Text passage:
Survey questions for the second survey

For reference, here are the survey questions for the second survey. A dummy/mock-up version of the survey can be found here: https://www.surveymonkey.com/r/28BW78V.

The survey introduction said the following:

This survey is intended to gauge Wikipedia use habits. Please try your best to answer all of the questions, and make a guess if you’re not sure.

This survey has 4 questions across 3 pages.

In this survey, “Wikipedia page” refers to a Wikipedia page in any language (not just the English Wikipedia).

And the actual questions:

  1. How many distinct Wikipedia pages do you read (at least one sentence of) per week on average?

    • Fewer than 1
    • 1 to 10
    • 11 to 25
    • 26 or more
  2. Which of these articles have you read (at least one sentence of) on Wikipedia (select all that apply)? (These were displayed in a random order except the last option for each respondent, but displayed in alphabetical order except the last option here.)

    • Adele
    • Barack Obama
    • Bernie Sanders
    • China
    • Donald Trump
    • Google
    • Hillary Clinton
    • India
    • Japan
    • Justin Bieber
    • Justin Trudeau
    • Katy Perry
    • Taylor Swift
    • The Beatles
    • United States
    • World War II
    • None of the above
  3. What are some of the Wikipedia articles you have most recently read (at least one sentence of)? Feel free to consult your browser’s history.

  4. Recall a time when you were surprised that a topic did not have a Wikipedia page. What were some of these topics?

Survey questions for the third survey (Google Consumer Surveys)

This survey had exactly one question. The wording of the question was exactly the same as that of the first question of the second survey.

  1. How many distinct Wikipedia pages do you read (at least one sentence of) per week on average?

    • Fewer than 1
    • 1 to 10
    • 11 to 25
    • 26 or more

One slight difference was that whereas in the second survey, the order of the options was fixed, the third survey did a 50/50 split between that order and the exact reverse order. Such splitting is a best practice to deal with any order-related biases, while still preserving the logical order of the options. You can read more on the questionnaire design page of the Pew Research Center.

Results

In this section we present the highlights from each of the survey questions. If you prefer to dig into the data yourself, there are also some exported PDFs below provided by SurveyMonkey. Most of the inferences can be made using these PDFs, but there are some cases where additional filters are needed to deduce certain percentages.

We use the notation “SnQm” to mean “survey n question m”.

S1Q1: number of Wikipedia pages read per week

Here is a table that summarizes the data for Q1:

How many distinct Wikipedia pages do you read per week on average? SM = SurveyMonkey audience, V = Vipul Naik’s timeline, SSC = Slate Star Codex audience, AM = Wikipedia Analytics mailing list.
Response SM V SSC AM
less than 1 42% 1% 1% 0%
1 to 10 45% 40% 37% 29%
11 to 25 13% 43% 36% 14%
26 or more 0% 16% 27% 57%

Here are some highlights from the first question that aren’t apparent from the table:

  • Of the people who read fewer than 1 distinct Wikipedia page per week (26 people), 68% were female even though females were only 48% of the respondents. (Note that gender data is only available for the SurveyMonkey audience.)

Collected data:
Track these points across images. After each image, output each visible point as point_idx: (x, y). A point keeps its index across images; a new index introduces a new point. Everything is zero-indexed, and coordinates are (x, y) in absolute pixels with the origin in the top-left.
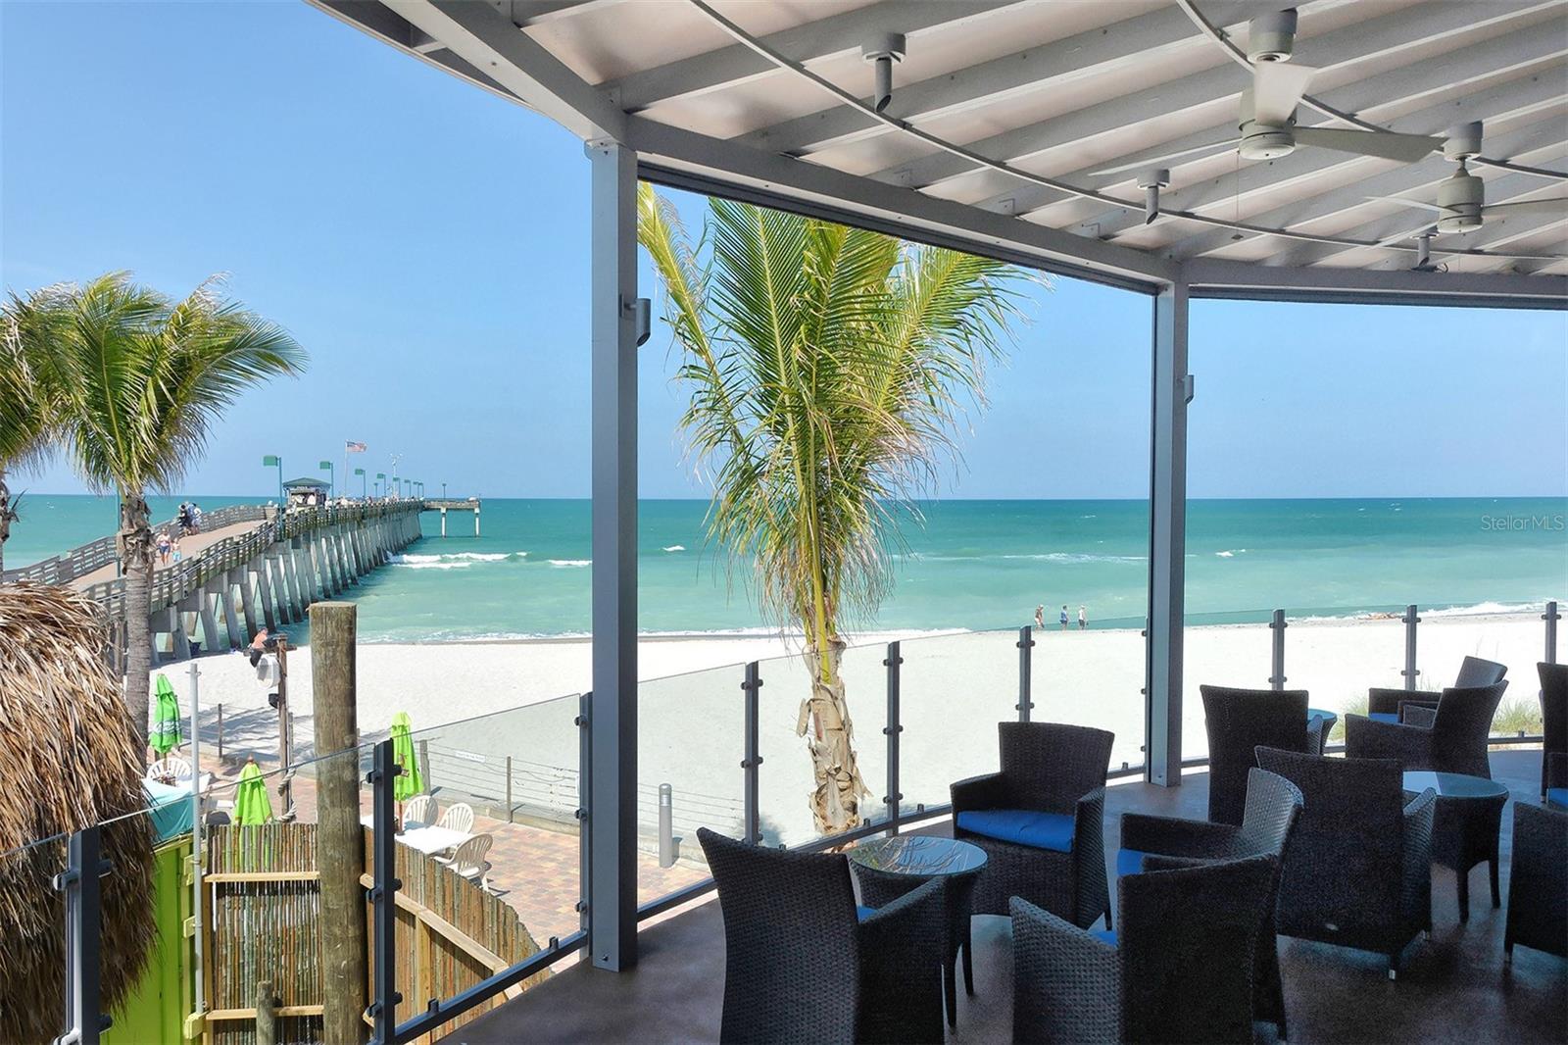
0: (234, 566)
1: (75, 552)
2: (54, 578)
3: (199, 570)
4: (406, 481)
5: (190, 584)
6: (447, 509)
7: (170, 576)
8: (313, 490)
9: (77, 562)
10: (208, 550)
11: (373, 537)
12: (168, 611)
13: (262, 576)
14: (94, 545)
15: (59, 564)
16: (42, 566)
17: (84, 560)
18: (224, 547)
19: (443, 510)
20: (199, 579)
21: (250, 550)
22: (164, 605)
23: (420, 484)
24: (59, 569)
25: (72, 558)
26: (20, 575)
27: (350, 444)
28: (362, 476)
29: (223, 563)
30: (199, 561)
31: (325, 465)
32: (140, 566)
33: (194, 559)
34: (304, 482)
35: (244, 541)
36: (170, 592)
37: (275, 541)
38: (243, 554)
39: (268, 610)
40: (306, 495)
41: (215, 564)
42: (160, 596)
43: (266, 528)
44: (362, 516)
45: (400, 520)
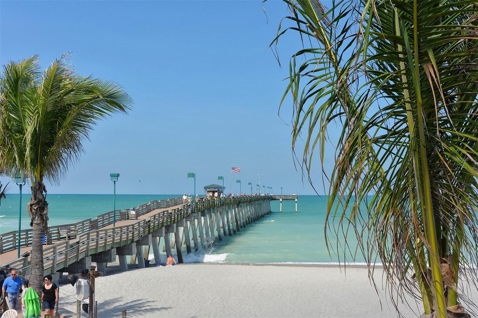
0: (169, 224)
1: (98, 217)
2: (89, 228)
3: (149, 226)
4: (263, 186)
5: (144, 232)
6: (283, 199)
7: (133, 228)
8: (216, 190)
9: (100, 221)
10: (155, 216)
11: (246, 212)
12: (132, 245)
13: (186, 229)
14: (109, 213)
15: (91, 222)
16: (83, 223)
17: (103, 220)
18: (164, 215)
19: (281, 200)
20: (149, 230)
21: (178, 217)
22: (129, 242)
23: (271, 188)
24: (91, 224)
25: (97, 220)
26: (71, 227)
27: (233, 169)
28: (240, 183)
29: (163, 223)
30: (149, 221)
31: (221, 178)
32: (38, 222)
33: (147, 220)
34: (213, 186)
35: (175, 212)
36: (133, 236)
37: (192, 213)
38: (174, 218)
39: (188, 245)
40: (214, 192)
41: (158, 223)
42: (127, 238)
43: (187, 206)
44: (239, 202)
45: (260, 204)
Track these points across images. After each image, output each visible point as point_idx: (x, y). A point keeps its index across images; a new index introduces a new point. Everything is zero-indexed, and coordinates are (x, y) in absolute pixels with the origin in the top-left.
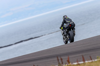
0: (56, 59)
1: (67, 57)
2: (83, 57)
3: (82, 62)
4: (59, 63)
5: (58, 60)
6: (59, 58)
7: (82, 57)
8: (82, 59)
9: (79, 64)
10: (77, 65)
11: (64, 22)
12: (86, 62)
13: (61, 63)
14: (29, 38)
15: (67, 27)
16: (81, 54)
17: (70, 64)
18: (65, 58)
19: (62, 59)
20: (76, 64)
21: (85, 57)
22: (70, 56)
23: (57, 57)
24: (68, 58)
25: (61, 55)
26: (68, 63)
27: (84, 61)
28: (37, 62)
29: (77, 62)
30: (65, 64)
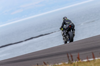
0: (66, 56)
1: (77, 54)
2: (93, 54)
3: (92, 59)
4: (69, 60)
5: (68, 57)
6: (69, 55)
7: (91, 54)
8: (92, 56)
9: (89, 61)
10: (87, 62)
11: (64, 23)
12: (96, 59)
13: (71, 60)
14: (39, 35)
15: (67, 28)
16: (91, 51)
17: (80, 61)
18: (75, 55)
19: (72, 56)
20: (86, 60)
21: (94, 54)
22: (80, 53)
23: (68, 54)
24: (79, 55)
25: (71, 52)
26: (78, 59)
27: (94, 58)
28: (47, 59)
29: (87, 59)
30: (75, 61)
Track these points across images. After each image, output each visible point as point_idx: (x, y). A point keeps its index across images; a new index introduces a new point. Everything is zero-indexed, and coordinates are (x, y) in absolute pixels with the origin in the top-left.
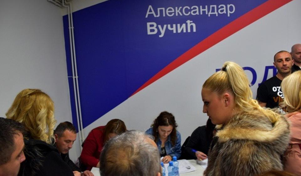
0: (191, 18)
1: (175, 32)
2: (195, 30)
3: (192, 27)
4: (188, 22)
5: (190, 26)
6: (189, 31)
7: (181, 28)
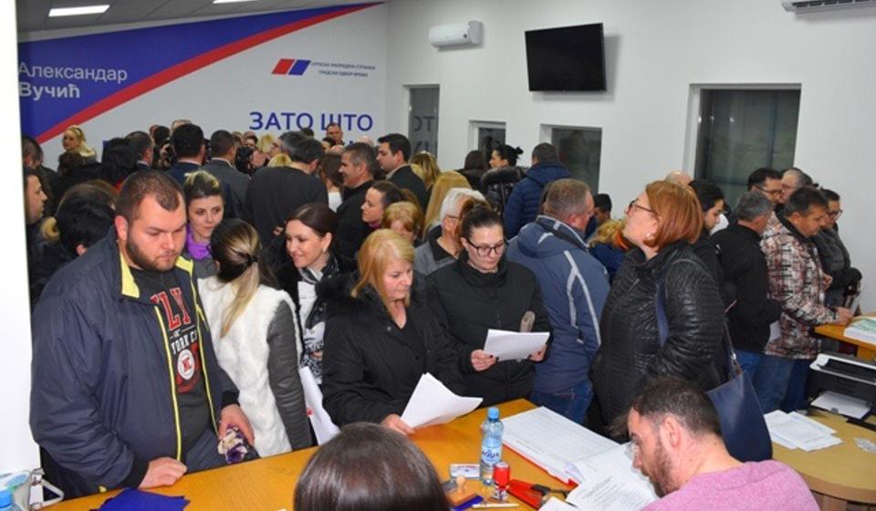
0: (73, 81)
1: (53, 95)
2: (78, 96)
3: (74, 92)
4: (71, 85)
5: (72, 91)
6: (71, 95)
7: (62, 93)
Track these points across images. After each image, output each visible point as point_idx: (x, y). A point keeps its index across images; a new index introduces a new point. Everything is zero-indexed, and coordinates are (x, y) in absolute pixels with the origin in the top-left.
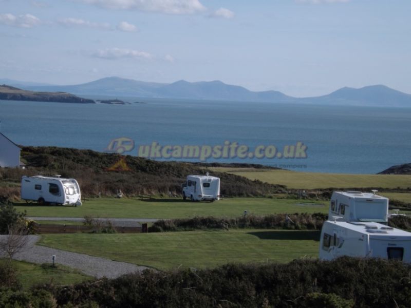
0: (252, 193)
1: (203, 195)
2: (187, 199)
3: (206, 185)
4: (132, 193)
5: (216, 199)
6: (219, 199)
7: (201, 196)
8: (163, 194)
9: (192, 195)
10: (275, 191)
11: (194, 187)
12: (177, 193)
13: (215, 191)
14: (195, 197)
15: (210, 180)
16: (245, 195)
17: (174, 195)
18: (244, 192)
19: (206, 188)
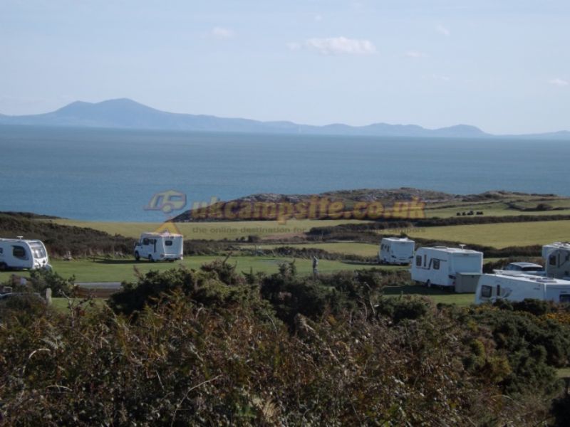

What to work on:
a: According to the Wikipedia survey text, how many questions did the second survey have, and across how many pages?
b: For each statement, say whether it agrees with the Wikipedia survey text, and quote the words that decide it.
(i) The third survey consisted of a single question.
(ii) In the second survey, the answer options were shown in the original order to half of the respondents and in reverse order to the other half.
(iii) Gender data is available for every audience in the table.
c: Pick up the Wikipedia survey text after its last sentence and continue it.
The entries come from a separate source and are unrelated to the Wikipedia survey text.

Answers given:
a: It had 4 questions across 3 pages.

b:
(i) Yes: "This survey had exactly one question."
(ii) No: "whereas in the second survey, the order of the options was fixed"
(iii) No: "Note that gender data is only available for the SurveyMonkey audience."

c:
  • Filtering for high household income ($150k or more; 11 people) in the SurveyMonkey audience, only 2 read fewer than 1 page per week, although most (7) of the responses still fall in the “1 to 10” category.

The comments indicated that this question was flawed in several ways: we didn’t specify which language Wikipedias count nor what it meant to “read” an article (the whole page, a section, or just a sentence?). One comment questioned the “low” ceiling of 26; in fact, I had initially made the cutoffs 1, 10, 100, 500, and 1000, but Vipul suggested the final cutoffs because he argued they would make it easier for people to answer (without having to look it up in their browser history). It turned out this modification was reasonable because the “26 or more” group was a minority.

S1Q2: affinity for Wikipedia in search results

We asked Q2, “On a search engine (e.g. Google) results page, do you explicitly seek Wikipedia pages, or do you passively click on Wikipedia pages only if they show up at the top of the results?”, to see to what extent people preferred Wikipedia in search results. The main implication to this for people who do content creation on Wikipedia is that if people do explicitly seek Wikipedia pages (for whatever reason), it makes sense to give them more of what they want. On the other hand, if people don’t prefer Wikipedia, it makes sense to update in favor of diversifying one’s content creation efforts while still keeping in mind that raw pageviews indicate that content will be read more if placed on Wikipedia (see for instance Brian Tomasik’s experience, which is similar to my own, or gwern’s page comparing Wikipedia with other wikis).

The following table summarizes our results.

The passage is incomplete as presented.